— begin Provided entries —

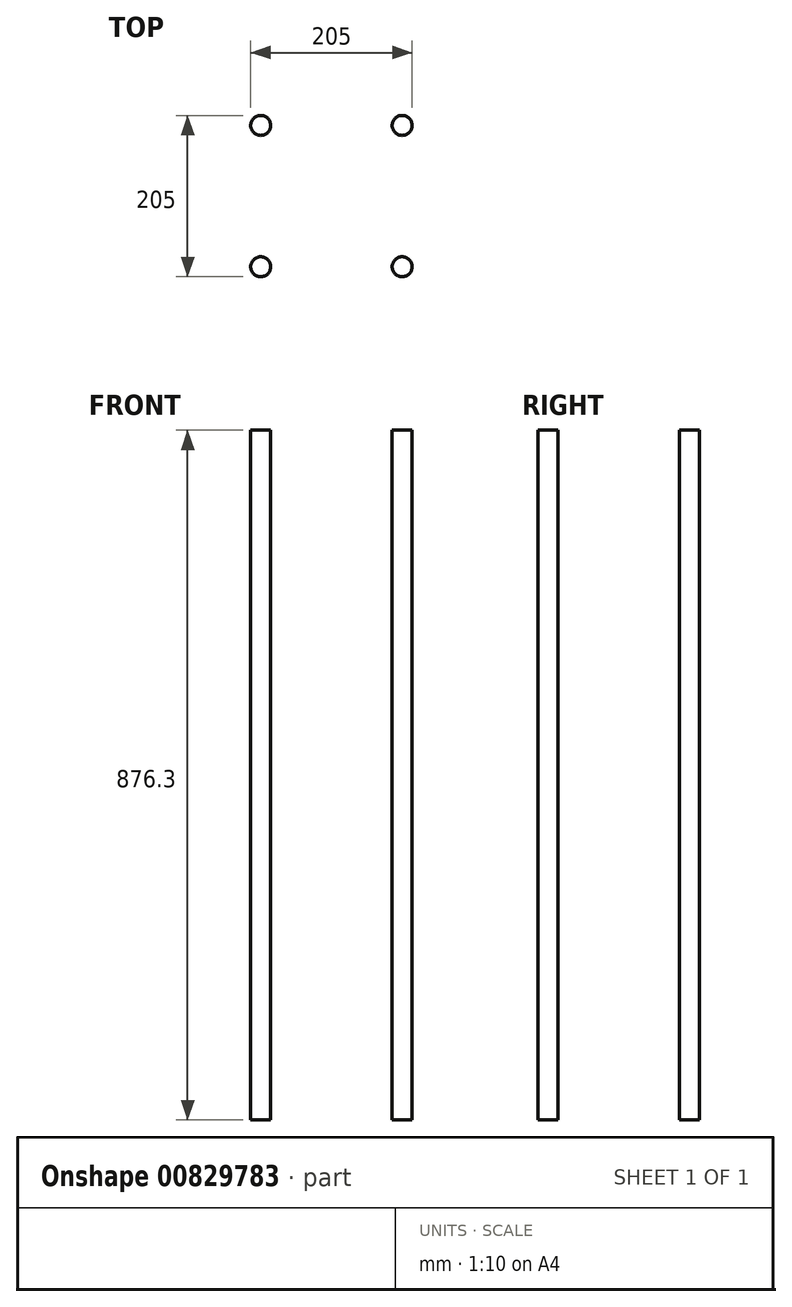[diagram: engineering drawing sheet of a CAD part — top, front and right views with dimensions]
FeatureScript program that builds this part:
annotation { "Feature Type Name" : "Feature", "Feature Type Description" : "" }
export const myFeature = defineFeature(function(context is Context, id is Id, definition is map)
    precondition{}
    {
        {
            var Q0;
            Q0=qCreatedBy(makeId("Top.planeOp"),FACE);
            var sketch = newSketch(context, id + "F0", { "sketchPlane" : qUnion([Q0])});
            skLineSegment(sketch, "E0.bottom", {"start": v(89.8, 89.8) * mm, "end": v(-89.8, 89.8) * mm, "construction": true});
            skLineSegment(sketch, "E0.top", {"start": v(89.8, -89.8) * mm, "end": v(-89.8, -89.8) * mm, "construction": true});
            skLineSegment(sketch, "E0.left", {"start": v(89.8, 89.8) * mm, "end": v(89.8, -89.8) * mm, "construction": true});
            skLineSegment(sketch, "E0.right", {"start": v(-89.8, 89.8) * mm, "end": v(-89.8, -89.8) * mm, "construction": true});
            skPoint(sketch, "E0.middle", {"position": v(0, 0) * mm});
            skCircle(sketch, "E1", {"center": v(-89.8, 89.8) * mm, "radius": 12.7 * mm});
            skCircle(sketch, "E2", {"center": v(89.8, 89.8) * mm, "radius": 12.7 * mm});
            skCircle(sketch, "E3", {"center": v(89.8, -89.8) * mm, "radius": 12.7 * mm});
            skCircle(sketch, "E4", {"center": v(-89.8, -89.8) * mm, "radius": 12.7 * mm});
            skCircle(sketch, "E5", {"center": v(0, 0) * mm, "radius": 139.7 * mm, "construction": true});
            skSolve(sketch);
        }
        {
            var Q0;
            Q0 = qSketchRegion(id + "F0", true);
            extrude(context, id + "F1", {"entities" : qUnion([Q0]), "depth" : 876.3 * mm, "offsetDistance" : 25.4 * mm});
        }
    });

— end Provided entries —
— begin Provided entries —

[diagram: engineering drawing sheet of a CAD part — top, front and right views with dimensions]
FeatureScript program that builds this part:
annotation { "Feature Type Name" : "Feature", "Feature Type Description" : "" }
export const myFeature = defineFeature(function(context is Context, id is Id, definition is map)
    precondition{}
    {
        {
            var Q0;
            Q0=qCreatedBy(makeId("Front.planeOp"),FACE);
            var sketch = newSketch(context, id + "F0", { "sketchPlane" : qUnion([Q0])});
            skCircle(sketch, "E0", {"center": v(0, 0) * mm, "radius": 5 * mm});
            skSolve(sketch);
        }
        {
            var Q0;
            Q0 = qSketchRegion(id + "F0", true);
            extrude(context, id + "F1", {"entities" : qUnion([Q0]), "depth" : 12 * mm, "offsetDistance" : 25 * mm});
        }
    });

— end Provided entries —
— begin Provided entries —

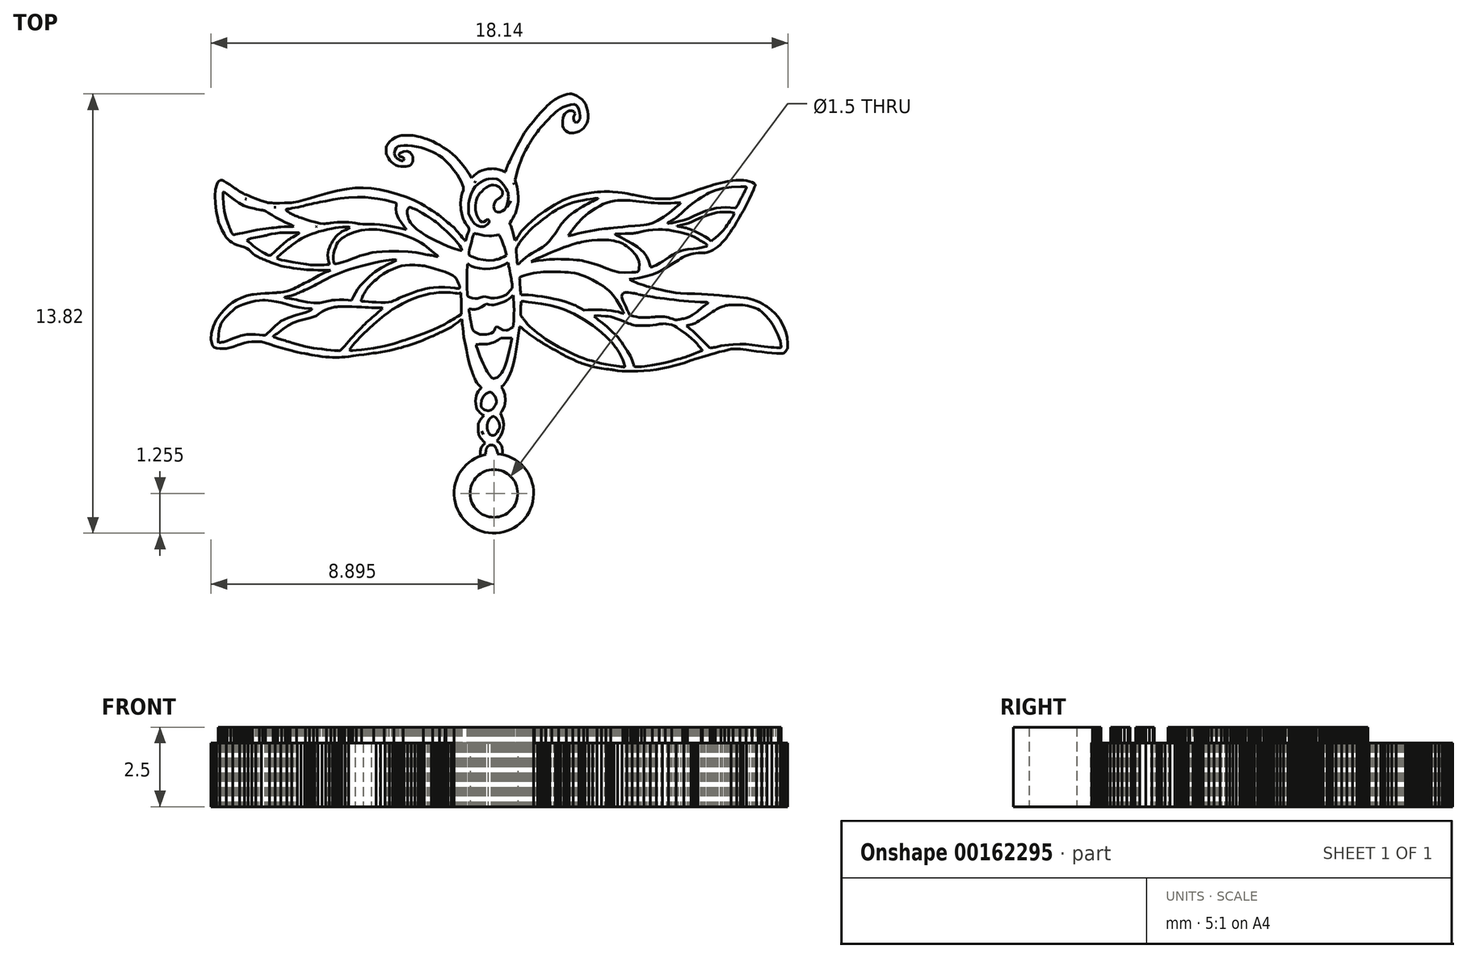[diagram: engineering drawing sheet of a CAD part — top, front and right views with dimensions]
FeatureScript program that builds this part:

— end Provided entries —

**Work required:** Return each line above that contains the string "planeOp", with case counting.

**Finished answer:**
            Q0=qCreatedBy(makeId("Top.planeOp"),FACE);
            Q0=qCreatedBy(makeId("Front.planeOp"),FACE);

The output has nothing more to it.